ACTION ITEM: Copy everything from the start of the listing down to the line containing "1: (263, 253)", with "top-left" changed to "upper-left" and nothing else altered. Leave the pictures out.

====

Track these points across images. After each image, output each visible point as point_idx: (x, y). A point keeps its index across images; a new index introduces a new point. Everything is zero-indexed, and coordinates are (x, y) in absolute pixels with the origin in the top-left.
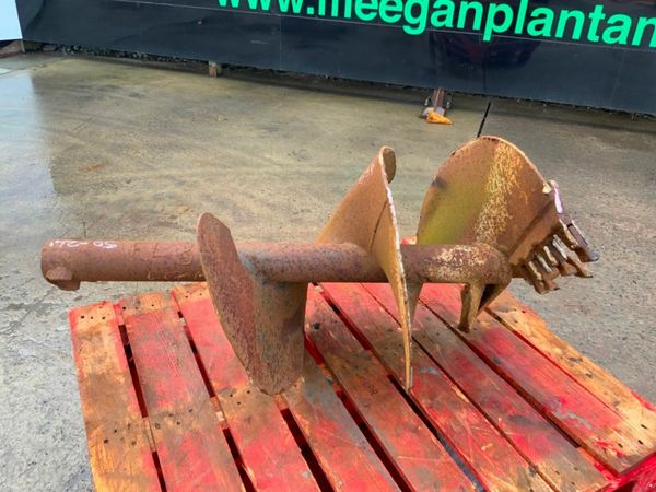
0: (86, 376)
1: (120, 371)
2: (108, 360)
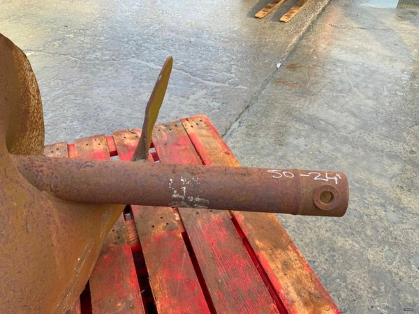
0: (290, 248)
1: (263, 253)
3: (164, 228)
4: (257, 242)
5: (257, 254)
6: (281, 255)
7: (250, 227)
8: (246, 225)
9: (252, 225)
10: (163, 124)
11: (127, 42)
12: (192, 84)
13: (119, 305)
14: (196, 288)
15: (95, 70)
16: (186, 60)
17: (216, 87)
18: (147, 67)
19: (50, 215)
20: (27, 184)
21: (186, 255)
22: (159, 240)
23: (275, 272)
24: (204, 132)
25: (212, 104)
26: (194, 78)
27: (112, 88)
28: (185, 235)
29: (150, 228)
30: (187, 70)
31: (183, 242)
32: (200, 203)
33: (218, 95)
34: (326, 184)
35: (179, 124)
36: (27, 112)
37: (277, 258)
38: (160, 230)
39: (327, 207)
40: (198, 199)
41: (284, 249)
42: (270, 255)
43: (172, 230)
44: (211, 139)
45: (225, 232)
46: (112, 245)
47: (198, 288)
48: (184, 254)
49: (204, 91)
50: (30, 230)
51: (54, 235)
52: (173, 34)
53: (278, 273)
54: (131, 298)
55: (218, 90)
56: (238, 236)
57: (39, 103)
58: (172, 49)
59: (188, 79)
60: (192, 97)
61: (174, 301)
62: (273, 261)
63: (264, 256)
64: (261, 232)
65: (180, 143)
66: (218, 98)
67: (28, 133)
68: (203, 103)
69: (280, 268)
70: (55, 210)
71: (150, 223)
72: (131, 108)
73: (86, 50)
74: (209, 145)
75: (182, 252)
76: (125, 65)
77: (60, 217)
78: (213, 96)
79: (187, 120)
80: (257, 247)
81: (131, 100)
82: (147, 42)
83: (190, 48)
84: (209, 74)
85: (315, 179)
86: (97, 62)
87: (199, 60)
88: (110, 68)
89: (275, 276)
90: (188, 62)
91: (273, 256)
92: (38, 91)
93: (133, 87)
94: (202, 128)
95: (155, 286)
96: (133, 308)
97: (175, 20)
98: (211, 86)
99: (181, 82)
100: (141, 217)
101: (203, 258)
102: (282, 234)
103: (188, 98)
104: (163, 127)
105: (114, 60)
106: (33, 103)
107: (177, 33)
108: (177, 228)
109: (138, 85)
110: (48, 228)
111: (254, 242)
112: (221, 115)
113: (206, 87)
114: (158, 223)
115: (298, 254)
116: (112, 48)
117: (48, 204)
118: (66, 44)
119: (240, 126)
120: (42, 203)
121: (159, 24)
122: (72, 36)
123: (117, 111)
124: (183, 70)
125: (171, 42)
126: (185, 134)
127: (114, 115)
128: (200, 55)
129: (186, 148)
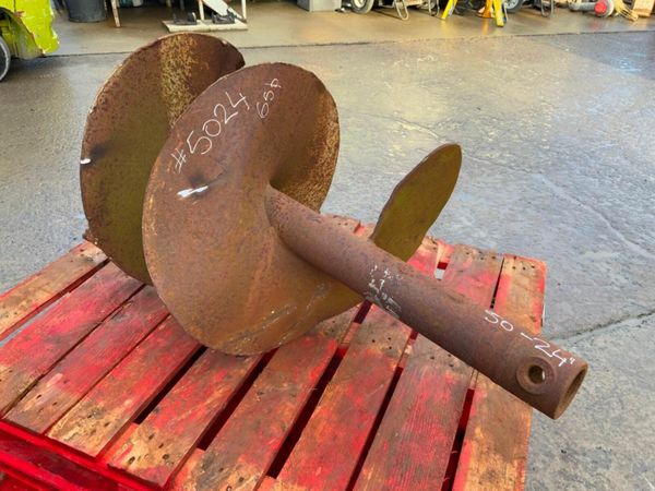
0: (516, 463)
1: (474, 445)
2: (483, 470)
3: (383, 350)
4: (478, 431)
5: (465, 440)
6: (496, 462)
7: (485, 409)
8: (481, 405)
9: (490, 409)
10: (477, 249)
11: (545, 152)
12: (605, 237)
13: (285, 385)
14: (365, 423)
15: (476, 171)
16: (618, 202)
17: (641, 257)
18: (552, 191)
19: (266, 251)
20: (263, 213)
21: (383, 388)
22: (369, 358)
23: (470, 472)
24: (525, 281)
25: (613, 276)
26: (613, 230)
27: (483, 200)
28: (399, 371)
29: (369, 342)
30: (609, 215)
31: (392, 374)
32: (392, 306)
33: (633, 269)
34: (545, 358)
35: (500, 258)
36: (314, 160)
37: (486, 460)
38: (378, 349)
39: (530, 388)
40: (391, 300)
41: (507, 458)
42: (482, 453)
43: (391, 357)
44: (526, 294)
45: (447, 397)
46: (322, 333)
47: (368, 425)
48: (382, 386)
49: (616, 255)
50: (241, 251)
51: (260, 271)
52: (624, 162)
53: (472, 475)
54: (300, 387)
55: (641, 262)
56: (461, 409)
57: (334, 158)
58: (608, 181)
59: (600, 227)
60: (589, 254)
61: (335, 418)
62: (479, 461)
63: (471, 448)
64: (494, 423)
65: (480, 278)
66: (630, 273)
67: (308, 182)
68: (603, 270)
69: (481, 472)
70: (272, 249)
71: (373, 337)
72: (490, 233)
73: (483, 144)
74: (517, 298)
75: (383, 382)
76: (521, 179)
77: (273, 258)
78: (626, 267)
79: (515, 258)
80: (474, 434)
81: (497, 223)
82: (575, 160)
83: (639, 189)
84: (644, 235)
85: (536, 347)
86: (487, 162)
87: (640, 209)
88: (498, 176)
89: (466, 475)
90: (620, 206)
91: (484, 456)
92: (337, 146)
93: (510, 209)
94: (527, 276)
95: (328, 393)
96: (294, 396)
97: (643, 143)
98: (632, 252)
99: (587, 229)
100: (370, 326)
101: (398, 402)
102: (519, 443)
103: (581, 253)
104: (475, 252)
105: (511, 167)
106: (326, 155)
107: (632, 163)
108: (395, 357)
109: (521, 209)
110: (257, 261)
111: (474, 427)
112: (618, 297)
113: (623, 250)
114: (381, 341)
115: (520, 475)
116: (519, 153)
117: (270, 240)
118: (464, 130)
119: (639, 326)
120: (265, 236)
121: (612, 142)
122: (478, 122)
123: (469, 229)
124: (603, 214)
125: (613, 170)
126: (497, 272)
127: (460, 232)
128: (648, 203)
129: (482, 287)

====

RESULT BELOW:
Track these points across images. After each image, output each visible point as point_idx: (x, y). A point keeps its index across images; a new index introduces a new point. Everything is zero-indexed, and coordinates are (x, y) in absolute pixels with the origin in the upper-left.
0: (86, 376)
1: (120, 371)
2: (108, 360)
0: (290, 248)
1: (263, 253)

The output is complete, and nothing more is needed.